ZF Logistics Partners with Iveco Trucks for an Eco-friendly Natural Gas Drive
ZF and long-standing commercial vehicle customer Iveco have joined forces to help achieve greater climate protection with significantly lower emissions.
- ZF and long-standing customer Iveco work together for greater climate protection and lower emissions
- Transport powered by liquid or compressed natural gas significantly reduces carbon dioxide, nitrogen oxide and exhaust particle emissions – and noise
- From 20 to 200 by 2025: ZF’s gas-powered logistics fleet is expected to increase tenfold
Together, they enable freight forwarders operating on behalf of ZF to use cost-efficient natural gas-powered freight trucks.
Today’s long-distance trucks are mostly diesel-fuelled – due, in the main, to the more costly and limited availability of most alternative drivetrains and respective infrastructures. The exception is gas. However, diesel and gas drive systems differ much more in terms of emissions than in terms of cost. Gas-powered truck engines produce 15 percent less carbon dioxide, 90 percent less nitrogen dioxide, and 99 percent fewer exhaust particles. Trucks powered by liquid (LNG) or compressed natural gas (CNG) also produce around 30 percent less noise – an additional benefit for people living near roads.
For ZF and its long-standing customer Iveco, the commercial vehicle subsidiary of CNH Industrial Group, these are reasons enough to join forces on the road to greater environmental and climate protection.
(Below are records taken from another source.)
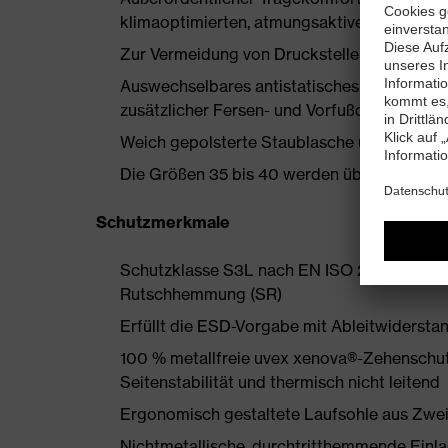
klimaoptimierten, atmungsaktiven Materiali
Zur Vermeidung von Druckstellen nahezu nah
Auswechselbares antistatisches Komfortfuß
zusätzlicher Fersen- und Vorfußdämpfung
Weich gepolsterte Staublasche und Kragen
Die Größen 35 bis 40 werden über einen Dam
Schutzmerkmale
Schutzklasse S3L nach EN ISO 20345:2022 
Rutschhemmung (SR)
Erfüllt die ESD-Vorgabe mit Ableitwiderst
100 % metallfreie uvex xenova®-Zehenschut
Seitenstabilität und thermisch nicht leitend
Ergonomisch gestaltete Laufsohle aus Zwe
Nichtmetallische, durchtritthemmende Einlage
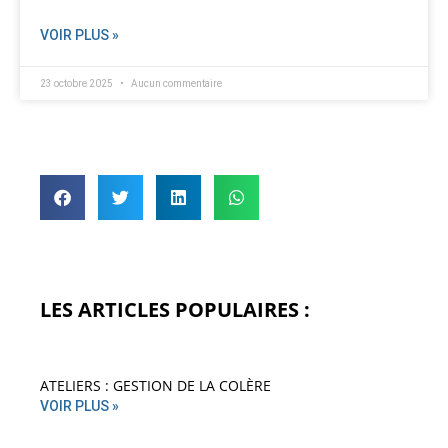
VOIR PLUS »
23 octobre 2025
Aucun commentaire
LES ARTICLES POPULAIRES :
ATELIERS : GESTION DE LA COLÈRE
VOIR PLUS »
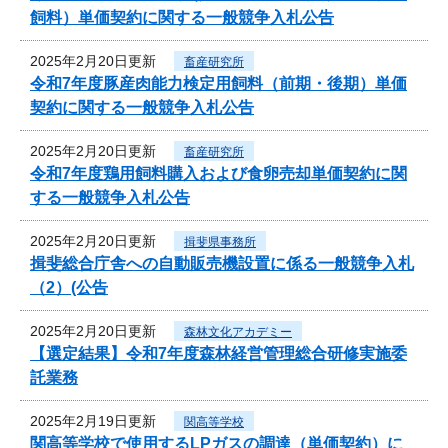
飼料）単価契約に関する一般競争入札公告
2025年2月20日更新
畜産研究所
令和7年度豚産肉能力検定用飼料（前期・後期）単価
契約に関する一般競争入札公告
2025年2月20日更新
畜産研究所
令和7年度鶏用飼料購入および食卵売却単価契約に関
する一般競争入札公告
2025年2月20日更新
揖斐県事務所
揖斐総合庁舎への自動販売機設置に係る一般競争入札
（2）(公告
2025年2月20日更新
森林文化アカデミー
【選定結果】令和7年度森林経営管理総合研修実施委
託業務
2025年2月19日更新
関高等学校
関高等学校で使用するLPガスの調達（単価契約）に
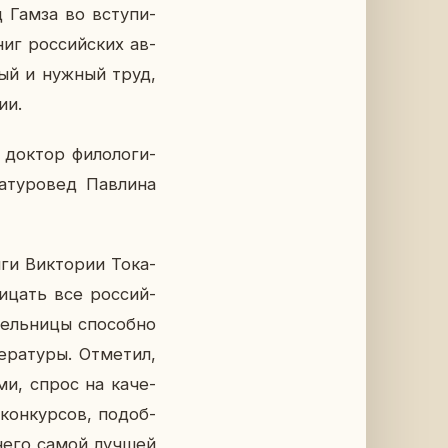
ид Гамза во всту­пи­
ниг рос­сий­ских ав­
ажный и нужный труд,
ии.
, доктор фи­ло­ло­ги­
ту­ро­вед Пав­ли­на
и Вик­то­рии То­ка­
ри­цать все рос­сий­
тель­ни­цы спо­соб­но
ра­ту­ры. От­ме­тил,
ми, спрос на ка­че­
кон­кур­сов, по­доб­
ля него самой лучшей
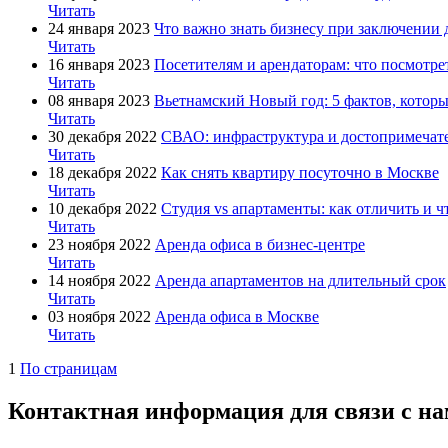
Читать
24 января 2023
Что важно знать бизнесу при заключении 
Читать
16 января 2023
Посетителям и арендаторам: что посмотр
Читать
08 января 2023
Вьетнамский Новый год: 5 фактов, которы
Читать
30 декабря 2022
СВАО: инфраструктура и достопримечат
Читать
18 декабря 2022
Как снять квартиру посуточно в Москве
Читать
10 декабря 2022
Студия vs апартаменты: как отличить и ч
Читать
23 ноября 2022
Аренда офиса в бизнес-центре
Читать
14 ноября 2022
Аренда апартаментов на длительный срок
Читать
03 ноября 2022
Аренда офиса в Москве
Читать
1
По страницам
Контактная информация для связи с на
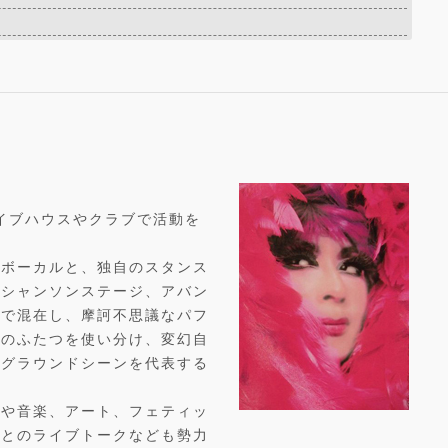
ライブハウスやクラブで活動を
たボーカルと、独自のスタンス
るシャンソンステージ、アバン
スで混在し、摩訶不思議なパフ
ジのふたつを使い分け、変幻自
ーグラウンドシーンを代表する
画や音楽、アート、フェティッ
トとのライブトークなども勢力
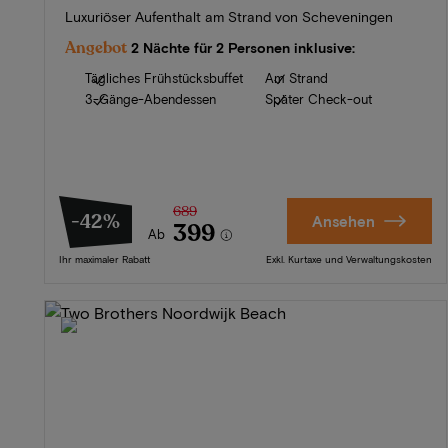
Luxuriöser Aufenthalt am Strand von Scheveningen
Angebot
2 Nächte für 2 Personen inklusive:
Tägliches Frühstücksbuffet
Am Strand
3-Gänge-Abendessen
Später Check-out
689
-42%
Ansehen
399
Ab
Ihr maximaler Rabatt
Exkl. Kurtaxe und Verwaltungskosten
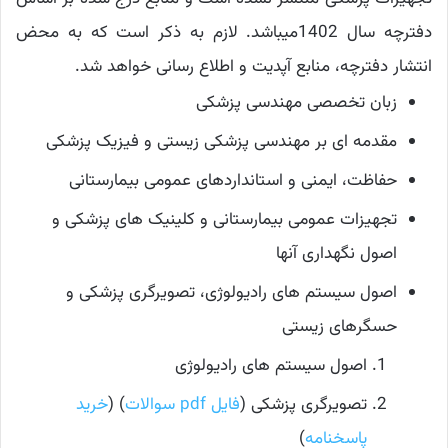
دفترچه سال 1402میباشد. لازم به ذکر است که به محض
انتشار دفترچه، منابع آپدیت و اطلاع رسانی خواهد شد.
زبان تخصصی مهندسی پزشکی
مقدمه ای بر مهندسی پزشکی زیستی و فیزیک پزشکی
حفاظت، ایمنی و استانداردهای عمومی بیمارستانی
تجهیزات عمومی بیمارستانی و کلینیک های پزشکی و
اصول نگهداری آنها
اصول سیستم های رادیولوژی، تصویرگری پزشکی و
حسگرهای زیستی
اصول سیستم های رادیولوژی
تصویرگری پزشکی (
فایل pdf سوالات
) (
خرید
پاسخنامه
)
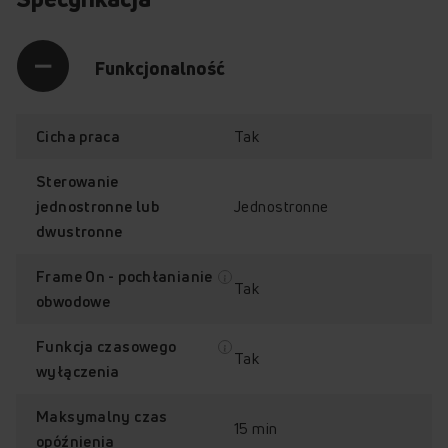
Funkcjonalność
Tak
Cicha praca
Sterowanie
Jednostronne
jednostronne lub
dwustronne
Frame On - pochłanianie
Tak
obwodowe
Wysoka wydajność
Silnik bezszczotkowy
Funkcja czasowego
Tak
BLDC
wyłączenia
Maksymalny czas
15 min
opóźnienia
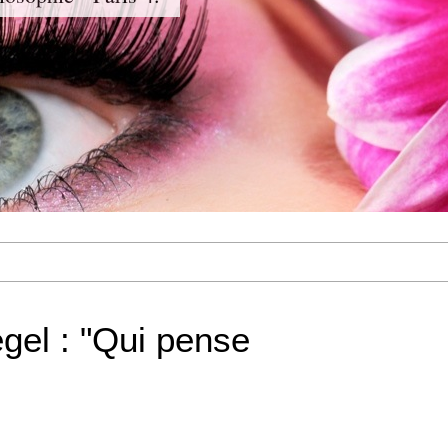
egel : "Qui pense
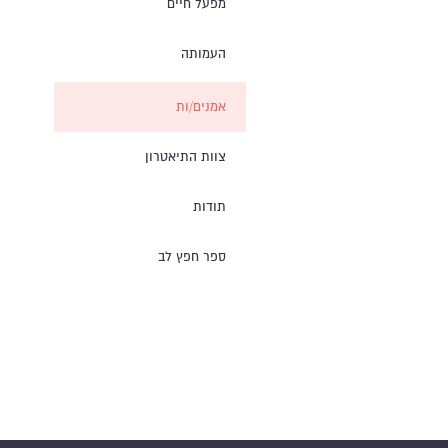
מפעל חיים
העמותה
אמנים/ות
צוות התיאטרון
תודות
ספר חפץ לב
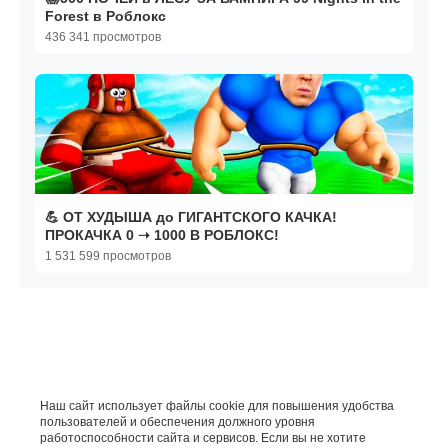
Forest в Роблокс
436 341 просмотров
💪 ОТ ХУДЫША до ГИГАНТСКОГО КАЧКА!
ПРОКАЧКА 0 ➝ 1000 В РОБЛОКС!
1 531 599 просмотров
Наш сайт использует файлы cookie для повышения удобства
пользователей и обеспечения должного уровня
работоспособности сайта и сервисов. Если вы не хотите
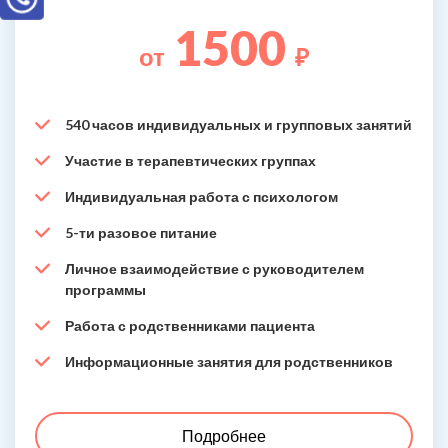
1500
от
₽
540 часов индивидуальных и групповых занятий
Участие в терапевтических группах
Индивидуальная работа с психологом
5-ти разовое питание
Личное взаимодействие с руководителем
программы
Работа с родственниками пациента
Информационные занятия для родственников
Подробнее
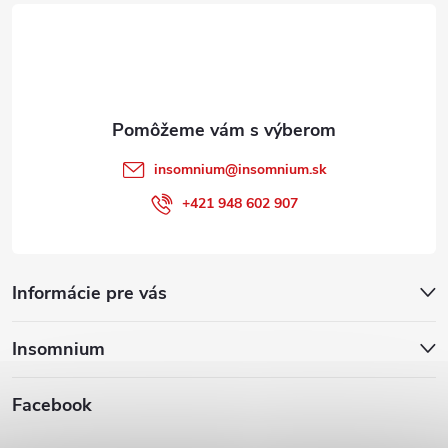
t
i
e
insomnium
@
insomnium.sk
+421 948 602 907
Informácie pre vás
Insomnium
Facebook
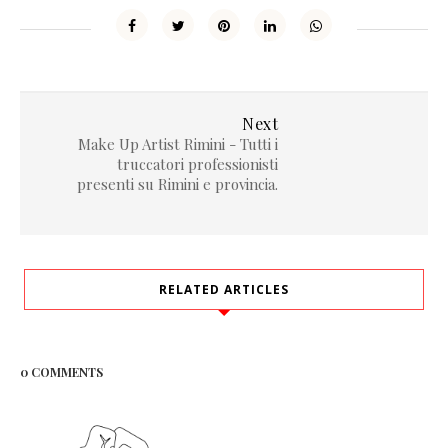
Next
Make Up Artist Rimini - Tutti i
truccatori professionisti
presenti su Rimini e provincia.
RELATED ARTICLES
0 COMMENTS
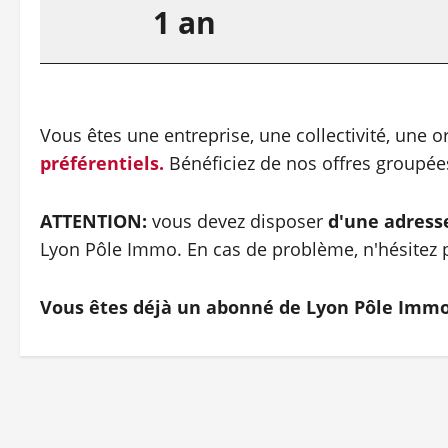
1 an
Vous êtes une entreprise, une collectivité, une 
préférentiels.
Bénéficiez de nos offres groupé
ATTENTION:
vous devez disposer
d'une adress
Lyon Pôle Immo. En cas de problème, n'hésitez p
Vous êtes déjà un abonné de Lyon Pôle Imm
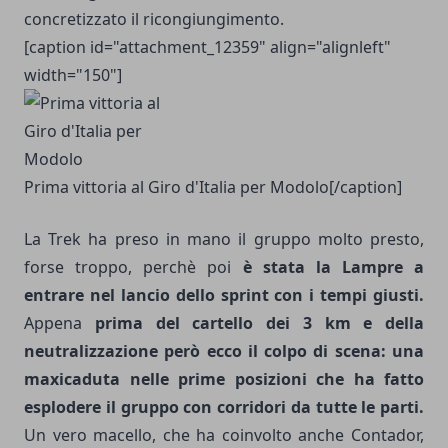
concretizzato il ricongiungimento.
[caption id="attachment_12359" align="alignleft"
width="150"]
Prima vittoria al Giro d'Italia per Modolo[/caption]
La Trek ha preso in mano il gruppo molto presto,
forse troppo, perchè poi
è stata la Lampre a
entrare nel lancio dello sprint con i tempi giusti.
Appena
prima del cartello dei 3 km e della
neutralizzazione però ecco il colpo di scena: una
maxicaduta nelle prime posizioni che ha fatto
esplodere il gruppo con corridori da tutte le parti.
Un vero macello, che ha coinvolto anche Contador,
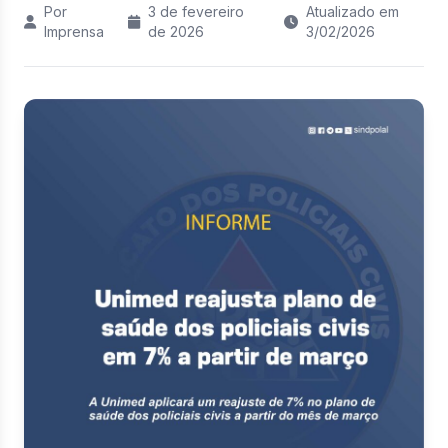
Por
3 de fevereiro
Atualizado em
Imprensa
de 2026
3/02/2026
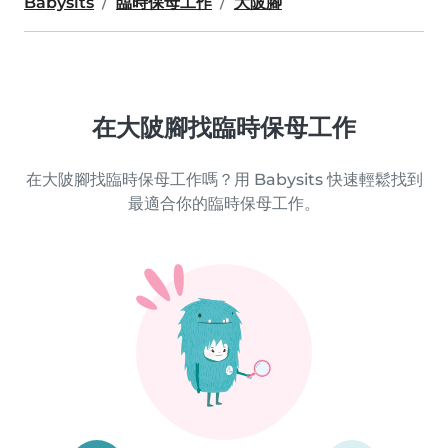
Babysits
臨時保母工作
大陂腳
在大陂腳找臨時保母工作
在大陂腳找臨時保母工作嗎？用 Babysits 快速輕鬆找到
最適合你的臨時保母工作。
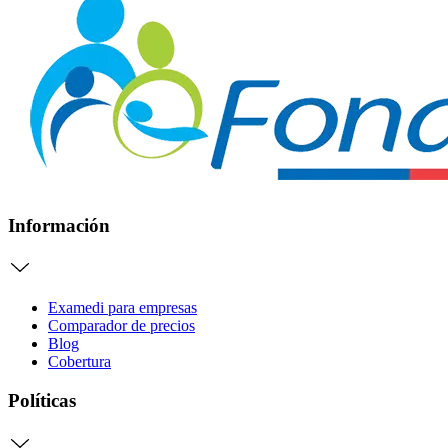
Información
Examedi para empresas
Comparador de precios
Blog
Cobertura
Políticas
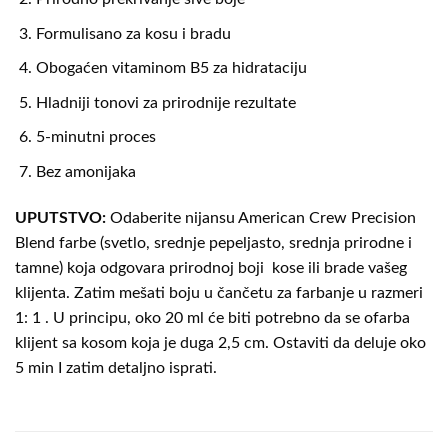
Formulisano za kosu i bradu
Obogaćen vitaminom B5 za hidrataciju
Hladniji tonovi za prirodnije rezultate
5-minutni proces
Bez amonijaka
UPUTSTVO:
Odaberite nijansu American Crew Precision
Blend farbe (svetlo, srednje pepeljasto, srednja prirodne i
tamne) koja odgovara prirodnoj boji kose ili brade vašeg
klijenta. Zatim mešati boju u čančetu za farbanje u razmeri
1: 1 . U principu, oko 20 ml će biti potrebno da se ofarba
klijent sa kosom koja je duga 2,5 cm. Ostaviti da deluje oko
5 min I zatim detaljno isprati.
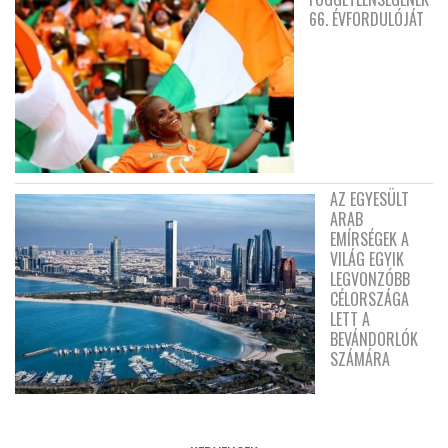
66. ÉVFORDULÓJÁT
AZ EGYESÜLT
ARAB
EMÍRSÉGEK A
VILÁG EGYIK
LEGVONZÓBB
CÉLORSZÁGA
LETT A
BEVÁNDORLÓK
SZÁMÁRA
At the end of 2018, the natural gas truck project was initiated at the board level of both partners. In 2019, Spedition Lakner began serving routes between the ZF plants in Friedrichshafen and the ZF casting plant in Nuremberg, using three LNG trucks. This summer, logistics service provider, DB Schenker, began using LNG vehicles on the heavily used ZF Schweinfurt–Saarbrücken route. During this time, ZF has also been operating 20 Iveco gas trucks – with this number expected to double by the end of this year.
“Making road traffic emission-free is a key objective of our ‘Next Generation Mobility’ strategy,” says Wilhelm Rehm, Member of the ZF Board of Management responsible for Materials Management, Commercial Vehicle Technology, and Industrial Technology. “We want to contribute to this with our technologies as well as in our own production and supply chain. The use of natural gas-powered trucks is a ZF contribution to climate protection.”
ZF has set itself the goal of becoming climate-neutral by 2040 – ten years earlier than current EU regulations stipulate. To support this goal, ZF is addressing all three scopes of the greenhouse gas protocol: Scopes 1 and 2 relating to emissions from in-house production and the purchase of power; and Scope 3 relating to the environmental impact of products and emissions from the entire value chain.
The ZF and Iveco partnership model is being extended. In recent months logistics company Duvenbeck has taken over the local transport between ZF locations in Saarland, with the use of eleven Iveco trucks equipped with a 460 HP LNG engine and the ZF TraXon transmission system. Sustainable logistics based on the use of natural gas has been supported by other partners: Berlin-based start-up, Liquind, opened a mobile LNG filling station in Sankt Ingbert, Saarland, in May 2020, thus ensuring a local fuel supply. And since the beginning of October, Zureck Logistik GmbH has been operating a CNG truck as part of its fleet at the ZF site in Brandenburg an der Havel.
ZF’s natural gas-based logistics could soon become an export model. With a great deal of interest around this technology, ZF and Iveco are currently in discussion with several other forwarding companies. Freight forwarders in other EU countries have expressed interest in using this sustainable drive system to support other ZF locations in Europe. ZF is optimistic it will reach its self-imposed target of 200 gas-powered trucks serving local and long-distance logistics between its plants by 2025 – a tenfold increase over the next five years.